Memex In Action: Watch DARPA Artificial Intelligence Search For Crime On The ‘Dark Web’ by Thomas Fox-Brewster.
Is DARPA’s Memex search engine a Google-killer? by Mark Stockleyhttps
A couple of “while you wait” pieces to read while you expect part of the DARPA Memex project to appear on its Open Catalog page, either this coming Friday (17th of April) or Monday (20th of April).
Fox-Brewster has video of a part of the system that:
It is trying to overcome one of the main barriers to modern search: crawlers can’t click or scroll like humans do and so often don’t collect “dynamic” content that appears upon an action by a user.
If you think searching is difficult now, with an estimated 5% of the web being indexed, just imagine bumping that up 10X or more.
Entirely manual indexing is already impossible and you have experienced the short comings of page ranking.
Perhaps the components of Memex will enable us to step towards a fusion of human and computer capabilities to create curated information resources.
Imagine an electronic The Art of Computer Programming that has several human experts per chapter who are assisted by deep searching and updating references and the text on an ongoing basis?
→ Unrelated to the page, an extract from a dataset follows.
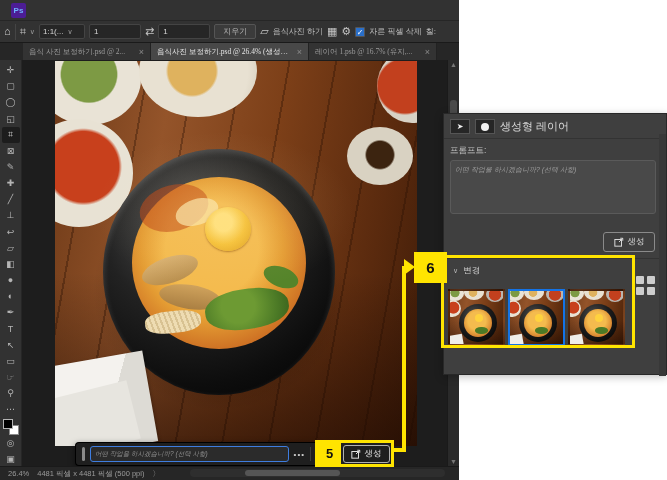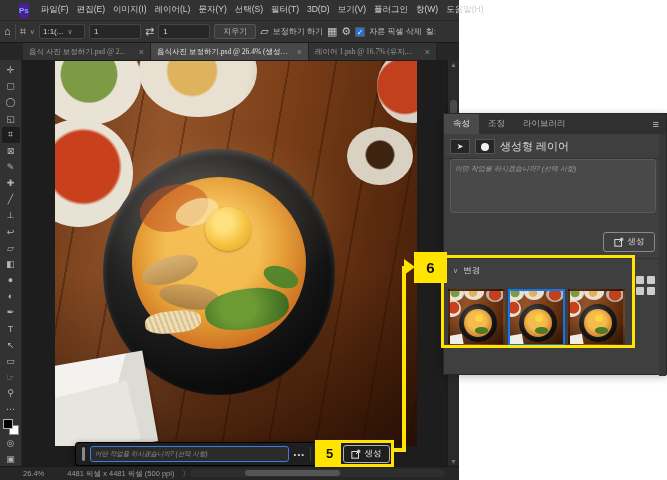"Ps" .ps-logo { margin: 0 6px 0 19px -> 0 6px 0 11px }
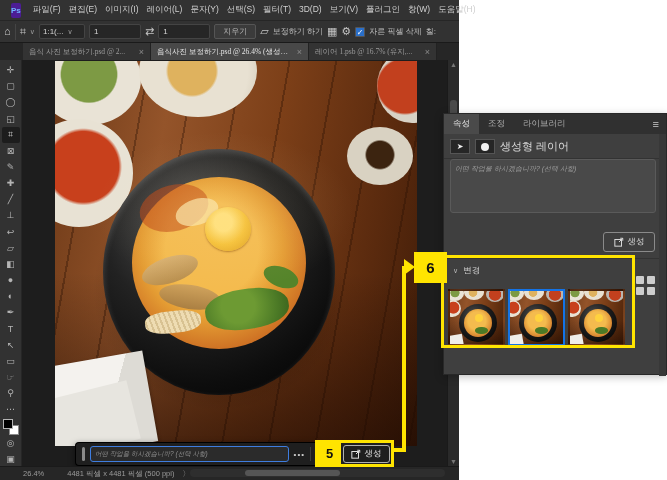"파일(F)" span { html: <span> <span>파일(F)</span> <span>편집(E)</span> <span>이미지(I)</span> <span>레이어(L)</span> <span>문자(Y)</span> <span>선택(S)</span> <span>필터(T)</span> <span>3D(D)</span> <span>보기(V)</span> <span>플러그인</span> <span>창(W)</span> <span>도움말(H)</span> </span> -> none }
So readers don’t have to weed through all the re-inventions of particular algorithms across numerous computer and math journals.
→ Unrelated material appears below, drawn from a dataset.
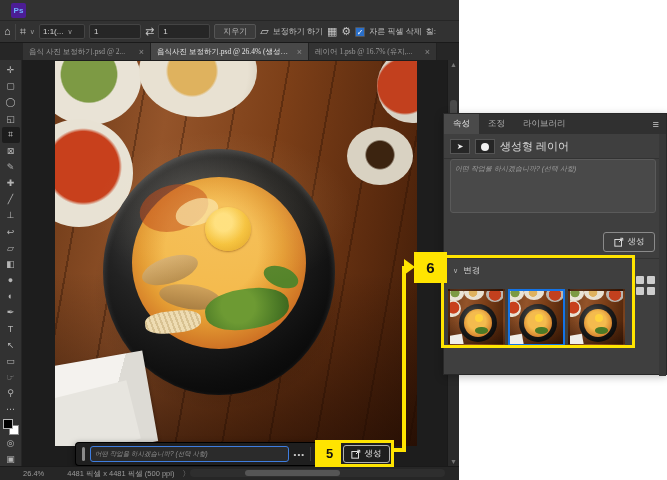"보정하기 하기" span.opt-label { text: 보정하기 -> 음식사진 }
Or perhaps a more automated search of news reports so the earliest/most complete report is returned with the notation: “There are NNNNNN other, later and less complete versions of this story.” It isn’t that every major paper adds value, more often just content.
BTW, the focus on the capabilities of the search engine, as opposed to the analysis of those results most welcome.
See my post on its post-search capabilities: DARPA Is Developing a Search Engine for the Dark Web.
Looking forward to Friday or Monday!